## Task description
Transcribe the records from the line containing "把 **enablePullDownRefresh** 的值设置为 **true**：" onward, up to and including the final line, exactly and without anything else.

## Dataset extract
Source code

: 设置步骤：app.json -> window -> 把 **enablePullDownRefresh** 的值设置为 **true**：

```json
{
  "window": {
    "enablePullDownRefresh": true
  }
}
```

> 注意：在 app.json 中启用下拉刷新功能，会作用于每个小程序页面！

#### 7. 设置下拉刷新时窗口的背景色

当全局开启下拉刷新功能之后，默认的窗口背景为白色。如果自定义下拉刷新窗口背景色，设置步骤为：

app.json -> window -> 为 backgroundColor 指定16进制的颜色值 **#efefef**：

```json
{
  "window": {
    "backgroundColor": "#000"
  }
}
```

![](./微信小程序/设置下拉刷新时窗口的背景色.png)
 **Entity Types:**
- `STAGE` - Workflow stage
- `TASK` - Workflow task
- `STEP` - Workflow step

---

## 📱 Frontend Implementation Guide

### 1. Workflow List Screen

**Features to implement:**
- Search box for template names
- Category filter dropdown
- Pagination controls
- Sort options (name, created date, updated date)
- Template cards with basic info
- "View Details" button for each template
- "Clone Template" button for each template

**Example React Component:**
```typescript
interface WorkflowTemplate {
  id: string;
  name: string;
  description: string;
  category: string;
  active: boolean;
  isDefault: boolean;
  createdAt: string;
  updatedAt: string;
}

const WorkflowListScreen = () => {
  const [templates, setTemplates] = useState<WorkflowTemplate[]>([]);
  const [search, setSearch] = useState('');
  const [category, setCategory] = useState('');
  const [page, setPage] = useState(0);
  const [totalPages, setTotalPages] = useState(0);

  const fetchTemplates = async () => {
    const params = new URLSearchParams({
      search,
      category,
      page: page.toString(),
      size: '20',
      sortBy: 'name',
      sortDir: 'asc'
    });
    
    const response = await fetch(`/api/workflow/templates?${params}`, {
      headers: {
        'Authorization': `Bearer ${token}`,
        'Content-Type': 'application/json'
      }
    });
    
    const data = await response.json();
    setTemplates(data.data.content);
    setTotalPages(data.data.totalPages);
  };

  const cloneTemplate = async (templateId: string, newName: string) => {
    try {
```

## Solution to this task
: 设置步骤：app.json -> window -> 把 **enablePullDownRefresh** 的值设置为 **true**：

```json
{
  "window": {
    "enablePullDownRefresh": true
  }
}
```

> 注意：在 app.json 中启用下拉刷新功能，会作用于每个小程序页面！

#### 7. 设置下拉刷新时窗口的背景色

当全局开启下拉刷新功能之后，默认的窗口背景为白色。如果自定义下拉刷新窗口背景色，设置步骤为：

app.json -> window -> 为 backgroundColor 指定16进制的颜色值 **#efefef**：

```json
{
  "window": {
    "backgroundColor": "#000"
  }
}
```

![](./微信小程序/设置下拉刷新时窗口的背景色.png)
 **Entity Types:**
- `STAGE` - Workflow stage
- `TASK` - Workflow task
- `STEP` - Workflow step

---

## 📱 Frontend Implementation Guide

### 1. Workflow List Screen

**Features to implement:**
- Search box for template names
- Category filter dropdown
- Pagination controls
- Sort options (name, created date, updated date)
- Template cards with basic info
- "View Details" button for each template
- "Clone Template" button for each template

**Example React Component:**
```typescript
interface WorkflowTemplate {
  id: string;
  name: string;
  description: string;
  category: string;
  active: boolean;
  isDefault: boolean;
  createdAt: string;
  updatedAt: string;
}

const WorkflowListScreen = () => {
  const [templates, setTemplates] = useState<WorkflowTemplate[]>([]);
  const [search, setSearch] = useState('');
  const [category, setCategory] = useState('');
  const [page, setPage] = useState(0);
  const [totalPages, setTotalPages] = useState(0);

  const fetchTemplates = async () => {
    const params = new URLSearchParams({
      search,
      category,
      page: page.toString(),
      size: '20',
      sortBy: 'name',
      sortDir: 'asc'
    });
    
    const response = await fetch(`/api/workflow/templates?${params}`, {
      headers: {
        'Authorization': `Bearer ${token}`,
        'Content-Type': 'application/json'
      }
    });
    
    const data = await response.json();
    setTemplates(data.data.content);
    setTotalPages(data.data.totalPages);
  };

  const cloneTemplate = async (templateId: string, newName: string) => {
    try {
```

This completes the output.